Earlier this week, news of a new paper about the number of protein-encoding genes surfaced on Sandwalk and Henry. The paper’s title is straightforward, “Distinguishing protein-coding and noncoding genes in the human genome” but the concepts behind it may not be.
As mentioned in Sandwalk, the initial estimates of the number of genes in the human genome was about 30,000. That was when the first drafts of the human genome became available in June of 2000. Since then the numbers have been fluctuating, and for many it may seem like geneticists and molecular biologists working on annotating the human genome are riding a roller coaster of indecision. In reality, it is not easy to exactly calculate the number of the genes in any genome.
Why is it not easy to calculate the number of genes? The human genome is around 3,000,000,000 bases long. That’s three thousand million and the average human gene is 12,000 bases long! It is almost like finding a needle in a haystack, but thankfully there is some organization in the genome that helps us find genes faster. Large deserts of junk DNA exist, which helps weed out the possibility of finding genes. And since a gene have a start and a stop, we can harness the power of computers to scan and seek out these signals.
See, the current work flow to estimate the number of genes is to first isolate genomic DNA from the organism. The DNA is then sheared up into many fragments and depending on the cloning mechanism, the fragments are amplified by PCR, in vector expressing bacteria, or both!
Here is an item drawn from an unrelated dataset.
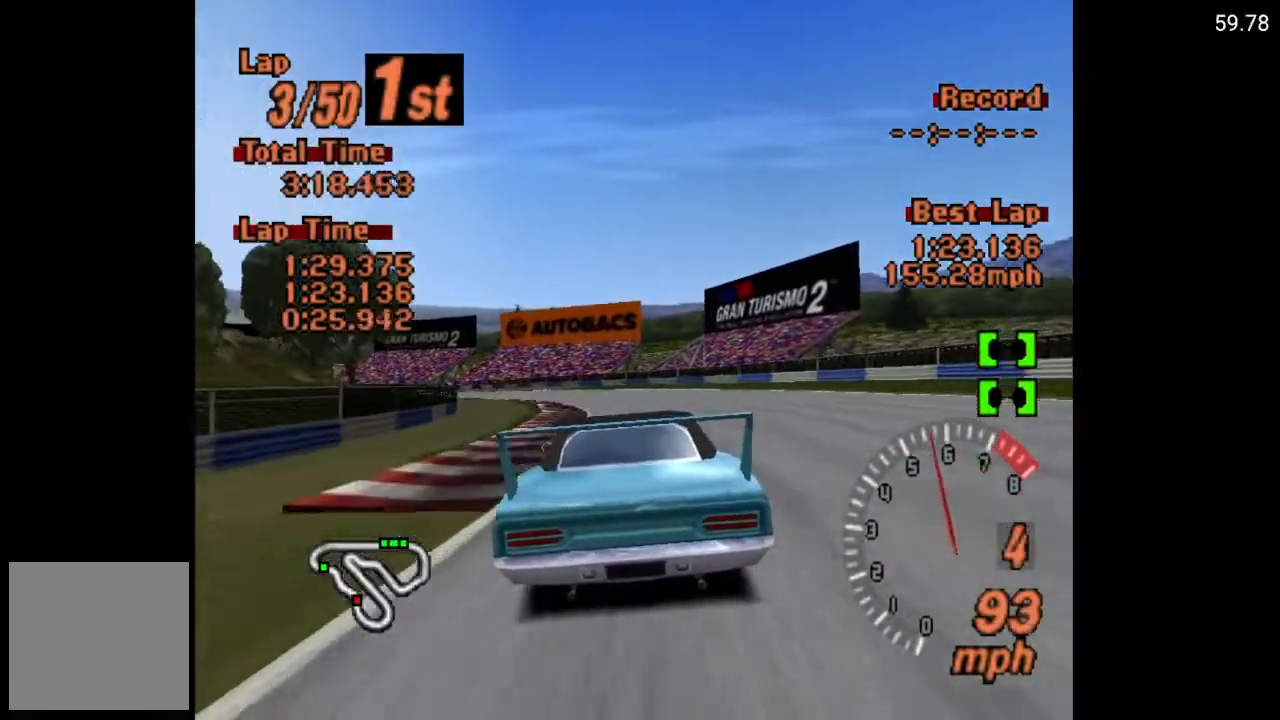
{"buttons": ["A"], "left_stick": "center", "right_stick": "center", "events": [[17, "DPAD_LEFT", "up"]]}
Once amplified the fragments are then sequenced. This is called shotgun sequencing, the method that Craig Venter deployed to help accelerate the sequencing of the human genome. Since some fragments are larger than other, it is possible to create scaffolding based on homologous sequences called contigs to figure our where fragments fall in order. This is called the assembly of the genome.
Once most of the fragments are assembled, it is also possible to annotate the genome. Annotate means to explain what the nucleotide sequence means. If a nucleotide sequence begins with a start codon and ends with a stop codon in frame, it creates a big flag that this sequence maybe a gene. There’s a lot of definitions of a gene, and for the sake of this post, let’s run on the one definition that calls a gene as any sequence of DNA that is transcribed. This segment of the genome is further scrutinized for splice sites and any other regions, such as regulatory sequences, to help figure out if it’s really a gene. The sequence is also compared to other known sequences, using BLAST, a tool the compares the sequence to a massive database of sequence. If any significant matches come up to already known genes, the possibility that the unknown sequence is a gene increases based on the observation that genes are generally highly conserved throughout evolutionary time.
If the sequence meets all the criteria of a gene, it is labeled an open reading frame or ORF. ORFs are putative genes. In order to confirm an ORF, researchers often need to turn to the wet-lab to either find the gene expressed as an RNA or protein in an organism. With 30,000 or so ORFs, the process of validating each gene is enormous and time consuming. Not every research lab is working on confirming if an ORF is really a gene, so that also slows down the process.
The research conducted in the paper above, involved scrutinizing 22,000 ORFs from the Ensembl database. The analysis revealed a lot of orphan DNA sequences. Orphan sequences look like they encode proteins because of their open reading frames, but they are not present in the mouse and dog genomes. Just cause dogs and mice didn’t have the ORFs didn’t mean the ORFs aren’t real genes. They could be unique primates genes, deriving during or after the primate lineage split from the rest of the mammals. Or, the genes could have been more ancient creations and lost in mouse and dog lineages. Either way, if the ORFs were also compared to primate genomes, then they should appear there as well.
Comparing the ORFs to the chimpanzee and macaque genomes invalidated a total of about 5,000 ORFs that had been incorrectly added to the lists of protein-coding genes. This reduces the current estimate to roughly 20,500 genes that encode for proteins in the human genome. That’s not much, evolution isn’t a numbers game. Some of the variation in the genes as well as the patterns of regulation and expression of these genes are what makes us human. So if you’re thinking, “Why do humans have so few genes?” don’t fret, size doesn’t matter in this case.